Cache-friendly code:

  • Sequential access > random (prefetcher loves it).
  • Arrays of structs (SoA) vs structs of arrays — depends on access pattern.
  • Avoid pointer chasing (linked lists vs arrays).

This is why NumPy, polars, and Arrow exist — columnar layout + vectorised ops keep the CPU pipeline fed.

11. Allocators

Inside malloc:

  • glibc ptmalloc / jemalloc / mimalloc — general-purpose; mimalloc is the fastest in benchmarks.
  • Arena / bump allocator — allocate from a pre-sized chunk by bumping a pointer. Free everything at once (e.g., per-request arena in a web server).
  • Slab allocator — pre-allocated free lists for fixed object sizes (Linux kernel).
  • Pool / freelist — return-to-pool instead of free. Connection pools, buffer pools.

For high-allocation Python services, switching to jemalloc (LD_PRELOAD=/path/to/libjemalloc.so) often cuts RSS by 20–40% by reducing fragmentation.

12. RSS vs heap vs working set

top shows RSS (Resident Set Size) — pages currently in RAM. Includes:

  • Heap that's actually touched.
  • Shared libraries (overcounted).
  • Page cache (kernel may evict to make room).

heap (in your GC stats) is just what the runtime tracks. RSS is usually higher (allocator overhead, fragmentation, native libs).

working set (cloud term) = pages actually used recently. Pricing on Azure / GCP often uses this.

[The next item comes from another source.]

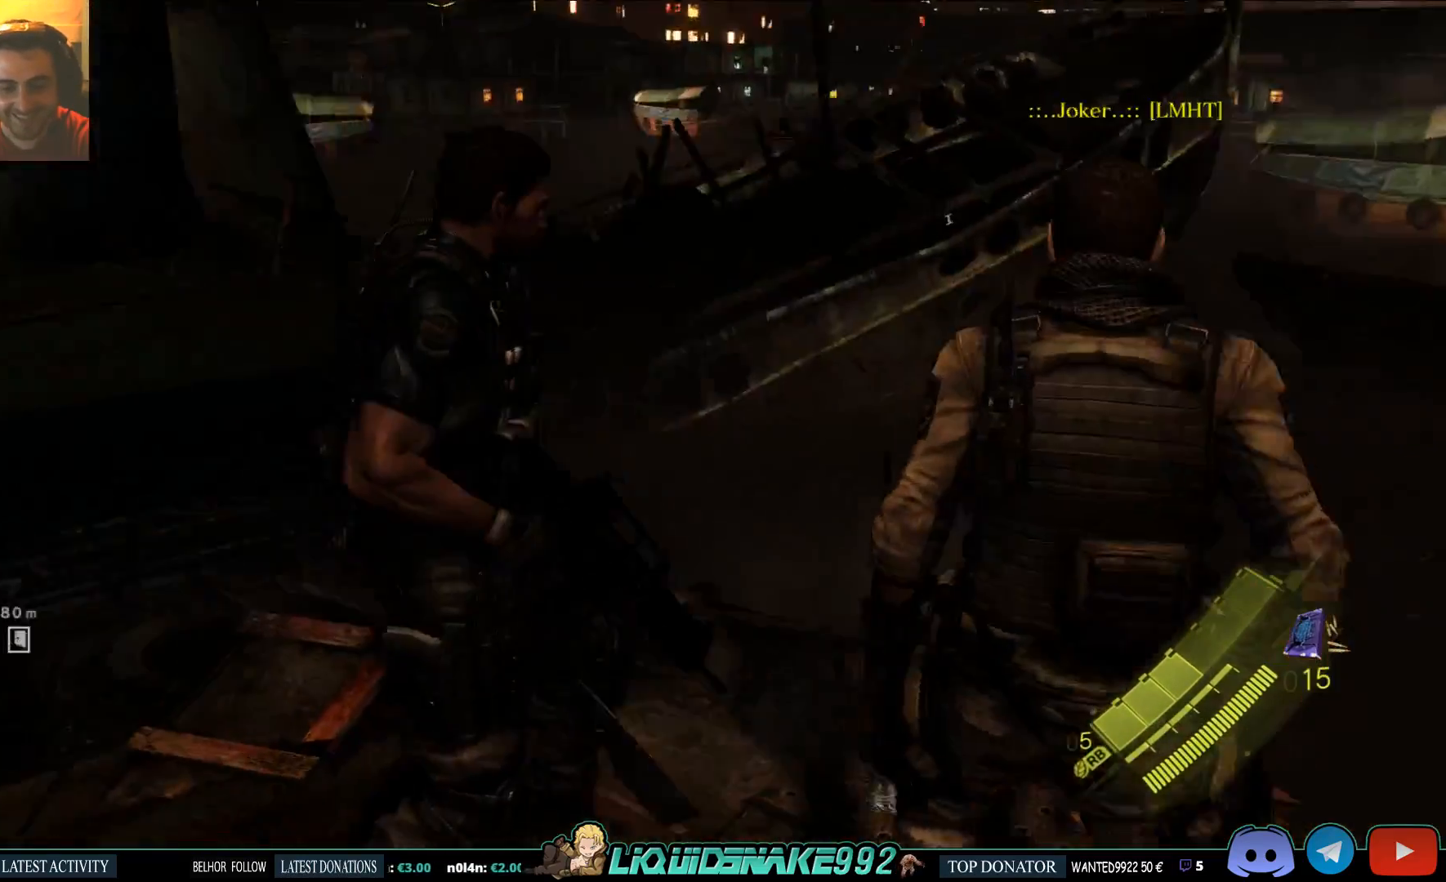
{"buttons": ["CROSS"], "left_stick": "up-left", "right_stick": "center", "events": [[50, "SQUARE", "down"], [267, "right_stick", "center"], [300, "SQUARE", "up"], [400, "CROSS", "down"]]}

Don't be alarmed by RSS > heap by 30–50%; that's normal.

Reading material

In-depth research material

Video reference

▶︎ JetBrains — Garbage Collection in Python

Pick a quiet 30 minutes during this session to actually watch it. Don't multitask.

LeetCode — Lfu Cache

  • Link: https://leetcode.com/problems/lfu-cache/
  • Difficulty: Hard
  • Why this problem: Two hash-maps + per-frequency LL; bookkeeping for min-freq. Real eviction policy.
  • Time-box: 30 minutes. Look up the editorial only after.

Post-session checklist

By the end of this session you should be able to:

  • Diagram stack/heap/data/text layout of a process.
  • Explain why Python needs both refcount AND a cycle collector.
  • Pick a Java GC for 8 GB throughput-bound vs 64 GB latency-bound.
  • Identify 3 common leak patterns in your favourite language.
  • Use tracemalloc or memray to find a leak in a small Python script.
  • Solve lfu-cache — two hash-maps + per-freq doubly-linked list; a real eviction policy.